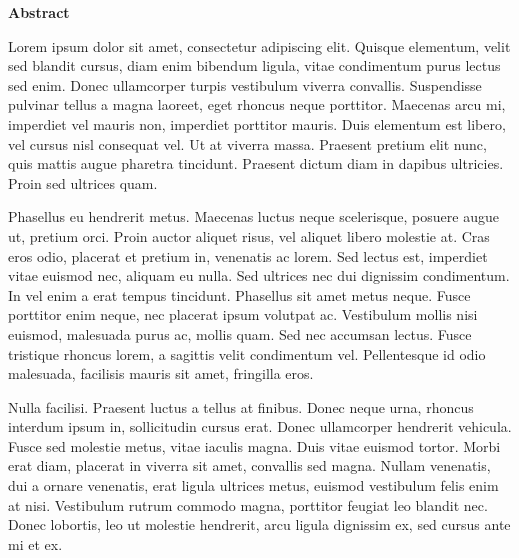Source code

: \thispagestyle{empty}

\begin{center}
\vspace*{4cm}
\textbf{Abstract}
\end{center}

Lorem ipsum dolor sit amet, consectetur adipiscing elit. Quisque elementum, velit sed blandit cursus, diam enim bibendum ligula, vitae condimentum purus lectus sed enim. Donec ullamcorper turpis vestibulum viverra convallis. Suspendisse pulvinar tellus a magna laoreet, eget rhoncus neque porttitor. Maecenas arcu mi, imperdiet vel mauris non, imperdiet porttitor mauris. Duis elementum est libero, vel cursus nisl consequat vel. Ut at viverra massa. Praesent pretium elit nunc, quis mattis augue pharetra tincidunt. Praesent dictum diam in dapibus ultricies. Proin sed ultrices quam.

Phasellus eu hendrerit metus. Maecenas luctus neque scelerisque, posuere augue ut, pretium orci. Proin auctor aliquet risus, vel aliquet libero molestie at. Cras eros odio, placerat et pretium in, venenatis ac lorem. Sed lectus est, imperdiet vitae euismod nec, aliquam eu nulla. Sed ultrices nec dui dignissim condimentum. In vel enim a erat tempus tincidunt. Phasellus sit amet metus neque. Fusce porttitor enim neque, nec placerat ipsum volutpat ac. Vestibulum mollis nisi euismod, malesuada purus ac, mollis quam. Sed nec accumsan lectus. Fusce tristique rhoncus lorem, a sagittis velit condimentum vel. Pellentesque id odio malesuada, facilisis mauris sit amet, fringilla eros.

Nulla facilisi. Praesent luctus a tellus at finibus. Donec neque urna, rhoncus interdum ipsum in, sollicitudin cursus erat. Donec ullamcorper hendrerit vehicula. Fusce sed molestie metus, vitae iaculis magna. Duis vitae euismod tortor. Morbi erat diam, placerat in viverra sit amet, convallis sed magna. Nullam venenatis, dui a ornare venenatis, erat ligula ultrices metus, euismod vestibulum felis enim at nisi. Vestibulum rutrum commodo magna, porttitor feugiat leo blandit nec. Donec lobortis, leo ut molestie hendrerit, arcu ligula dignissim ex, sed cursus ante mi et ex.

\newpage
\afterpage{\blankpage}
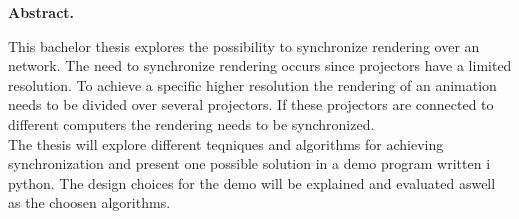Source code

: \mbox{}
\vspace{3cm}
\begin{center}
\begin{minipage}[center]{0.80\textwidth}

\begin{center}
{\normalsize \textbf{Abstract.}}
\end{center}
This bachelor thesis explores the possibility to synchronize rendering over an network. The need to synchronize rendering occurs since projectors have a limited resolution. To achieve a specific higher resolution the rendering of an animation needs to be divided over several projectors. If these projectors are connected to different computers the rendering needs to be synchronized. 
\\

The thesis will explore different teqniques and algorithms for achieving synchronization and present one possible solution in a demo program written i python. The design choices for the demo will be explained and evaluated aswell as the choosen algorithms. 
\end{minipage}
\end{center}
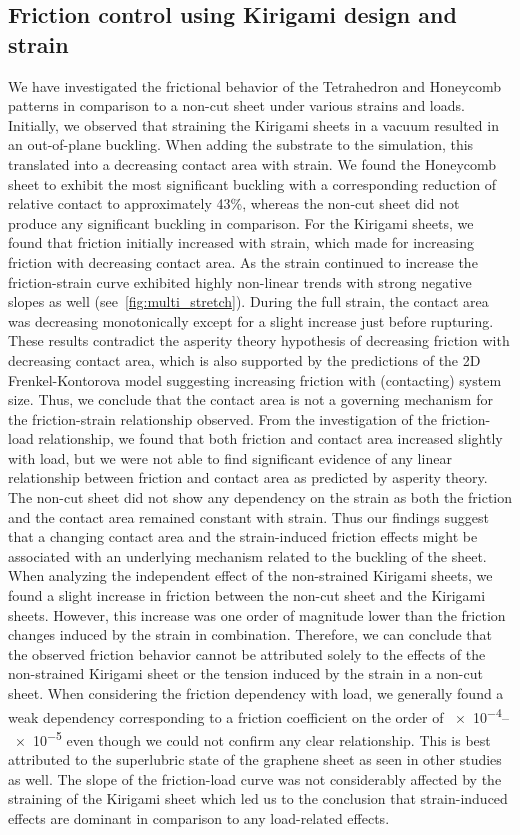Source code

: \subsection{Friction control using Kirigami design and strain}
We have investigated the frictional behavior of the Tetrahedron and Honeycomb
patterns in comparison to a non-cut sheet under various strains and loads.
Initially, we observed that straining the Kirigami sheets in a vacuum resulted
in an out-of-plane buckling. When adding the substrate to the simulation, this
translated into a decreasing contact area with strain. We found the Honeycomb
sheet to exhibit the most significant buckling with a corresponding reduction of
relative contact to approximately 43\%, whereas the non-cut sheet did not
produce any significant buckling in comparison. For the Kirigami sheets, we
found that friction initially increased with strain, which made for increasing
friction with decreasing contact area. As the strain continued to increase the
friction-strain curve exhibited highly non-linear trends with strong negative
slopes as well (see~\cref{fig:multi_stretch}). During the full strain, the
contact area was decreasing monotonically except for a slight increase just
before rupturing. These results contradict the asperity theory hypothesis of
decreasing friction with decreasing contact area, which is also supported by the
predictions of the 2D Frenkel-Kontorova model suggesting increasing friction
with (contacting) system size. Thus, we conclude that the contact area is not a
governing mechanism for the friction-strain relationship observed. From the
investigation of the friction-load relationship, we found that both friction and
contact area increased slightly with load, but we were not able to find
significant evidence of any linear relationship between friction and contact
area as predicted by asperity theory. The non-cut sheet did not show any
dependency on the strain as both the friction and the contact area remained
constant with strain. Thus our findings suggest that a changing contact area and
the strain-induced friction effects might be associated with an underlying
mechanism related to the buckling of the sheet. When analyzing the independent
effect of the non-strained Kirigami sheets, we found a slight increase in
friction between the non-cut sheet and the Kirigami sheets. However, this
increase was one order of magnitude lower than the friction changes induced by
the strain in combination. Therefore, we can conclude that the observed friction
behavior cannot be attributed solely to the effects of the non-strained Kirigami
sheet or the tension induced by the strain in a non-cut sheet. When considering the friction dependency with load, we generally found a weak
dependency corresponding to a friction coefficient on the order of
\num{e-4}--\num{e-5} even though we could not confirm any clear relationship.
This is best attributed to the superlubric state of the graphene sheet as seen in
other studies as well. The slope of the friction-load curve was not considerably
affected by the straining of the Kirigami sheet which led us to the conclusion
that strain-induced effects are dominant in comparison to any load-related
effects. 


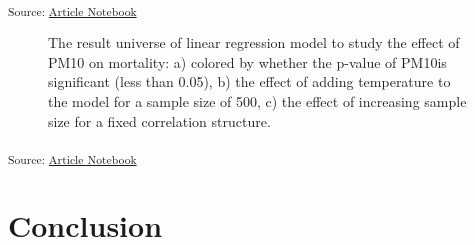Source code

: \documentclass[
]{jds}
\begin{document}
\textsubscript{Source:
\href{https://huizezhang-sherry.github.io/paper-analysis-plan/index.qmd.html}{Article
Notebook}}

\label{cell-fig-result-universe}
\begin{figure}[H]


\caption{\label{fig-result-universe}The result universe of linear
regression model to study the effect of PM10 on mortality: a) colored by
whether the p-value of PM10is significant (less than 0.05), b) the
effect of adding temperature to the model for a sample size of 500, c)
the effect of increasing sample size for a fixed correlation structure.}

\end{figure}%

\textsubscript{Source:
\href{https://huizezhang-sherry.github.io/paper-analysis-plan/index.qmd.html}{Article
Notebook}}

\section{Conclusion}\label{sec-conclusion}


\renewcommand\refname{References}
  
\end{document}
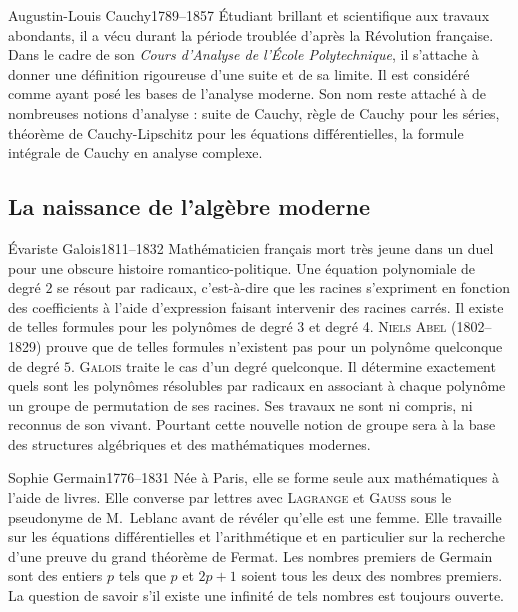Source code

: \documentclass[10pt,class=article,crop=false]{standalone}
\begin{document}
\begin{multicols}{2}
\begin{biographie}{Augustin-Louis Cauchy}{1789--1857}
\'Etudiant brillant et scientifique aux travaux abondants, il a vécu durant la période troublée d'après la Révolution française.
Dans le cadre de son \emph{Cours d’Analyse de l’École Polytechnique}, il s’attache à donner une définition rigoureuse d’une suite et de sa limite. Il est considéré comme ayant posé les bases de l’analyse moderne.
Son nom reste attaché à de nombreuses notions d'analyse : suite de Cauchy, règle de Cauchy pour les séries, théorème de Cauchy-Lipschitz pour les équations différentielles,  la formule intégrale de Cauchy en analyse complexe.
\end{biographie}


\subsection{La naissance de l'algèbre moderne}

\begin{biographie}{Évariste Galois}{1811--1832}
Mathématicien français mort très jeune dans un duel pour une obscure histoire romantico-politique. Une équation polynomiale de degré $2$ se résout \og{}par radicaux\fg{}, c'est-à-dire que les racines s'expriment en fonction des coefficients à l'aide d'expression faisant intervenir des racines carrés.  Il existe de telles formules pour les polynômes de degré 3  et degré 4. \textsc{Niels Abel} (1802--1829) prouve que de telles formules n'existent pas pour un polynôme quelconque de degré $5$. \textsc{Galois} traite le cas d'un degré quelconque. Il détermine exactement quels sont les polynômes résolubles par radicaux en associant à chaque polynôme un groupe de permutation de ses racines. Ses travaux ne sont ni compris, ni reconnus de son vivant. Pourtant cette nouvelle notion de groupe sera à la base des structures algébriques et des mathématiques modernes. 
\end{biographie}


\begin{biographie}{Sophie Germain}{1776--1831}
Née à Paris, elle se forme seule aux mathématiques à l'aide de livres.
Elle converse par lettres avec \textsc{Lagrange} et \textsc{Gauss} sous le pseudonyme de M.~Leblanc avant de révéler qu'elle est une femme.
Elle travaille sur les équations différentielles et l'arithmétique et en particulier sur la recherche d'une preuve du grand théorème de Fermat. 
Les nombres premiers de Germain sont des entiers $p$ tels que $p$ et $2p+1$ soient tous les deux des nombres premiers. La question de savoir s'il existe une infinité de tels nombres est toujours ouverte.
\end{biographie}



\end{multicols}
\end{document}
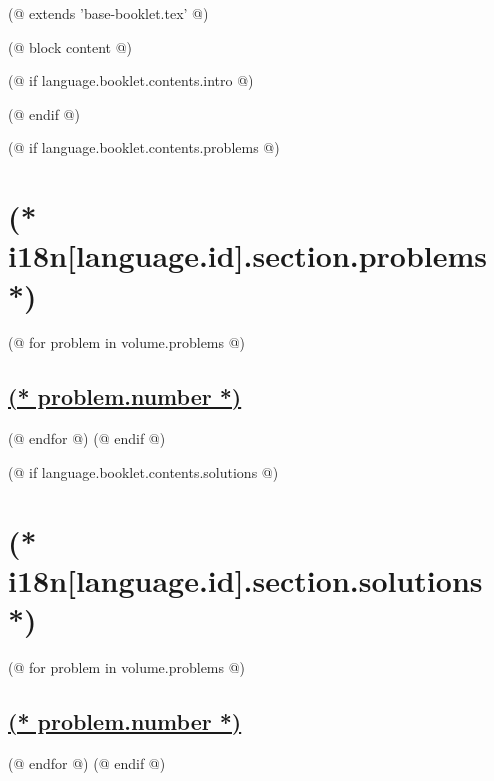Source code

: (@ extends 'base-booklet.tex' @)

(@ block content @)
    \setcounter{volume}{(* volume.number *)}%
    \pagestyle{naboj}

    (@ if language.booklet.contents.intro @)
        \thispagestyle{first}
        \afterpage{\aftergroup\restoregeometry}
        
        \newpage
    (@ endif @)

    (@ if language.booklet.contents.problems @)
        \section{(* i18n[language.id].section.problems *)}
        \pagestyle{problems}
        (@ for problem in volume.problems @)%
            \setcounter{problem}{(* problem.number *)}%
            \hypersetup{linkcolor=black}%
            \subsection{%
                \texorpdfstring{%
                    \hyperref[ssc:(* problem.id *)-answer]{(* problem.number *)}%
                }{%
                    (* problem.number *). (* problem.id *)%
                }%
            }%
            \label{ssc:(* problem.id*)-problem}%
            \hypersetup{linkcolor=colour-link}%
        (@ endfor @)
        \newpage
    (@ endif @)

    (@ if language.booklet.contents.solutions @)
        \section{(* i18n[language.id].section.solutions *)}
        \pagestyle{solutions}
        (@ for problem in volume.problems @)%
            \setcounter{problem}{(* problem.number *)}%
            \setcounter{equation}{0}%
            \setcounter{table}{0}%
            \setcounter{figure}{0}%
            \hypersetup{linkcolor=black}%
            \subsection{%
                \texorpdfstring{%
                    \hyperref[ssc:(* problem.id *)-problem]{(* problem.number *)}%
                }{%
                    (* problem.number *). (* problem.id *)%
                }%
            }%
            \label{ssc:(* problem.id*)-solution}%
            \hypersetup{linkcolor=colour-link}%
        (@ endfor @)
        \newpage
    (@ endif @)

- - - -

Exactly as written, restate the lines above from the opening line through the one holding "Lorem ipsum dolor", omitting the pictures.

Source code

: \thispagestyle{empty}

\begin{center}
\vspace*{4cm}
\textbf{Abstract}
\end{center}

Lorem ipsum dolor sit amet, consectetur adipiscing elit. Quisque elementum, velit sed blandit cursus, diam enim bibendum ligula, vitae condimentum purus lectus sed enim. Donec ullamcorper turpis vestibulum viverra convallis. Suspendisse pulvinar tellus a magna laoreet, eget rhoncus neque porttitor. Maecenas arcu mi, imperdiet vel mauris non, imperdiet porttitor mauris. Duis elementum est libero, vel cursus nisl consequat vel. Ut at viverra massa. Praesent pretium elit nunc, quis mattis augue pharetra tincidunt. Praesent dictum diam in dapibus ultricies. Proin sed ultrices quam.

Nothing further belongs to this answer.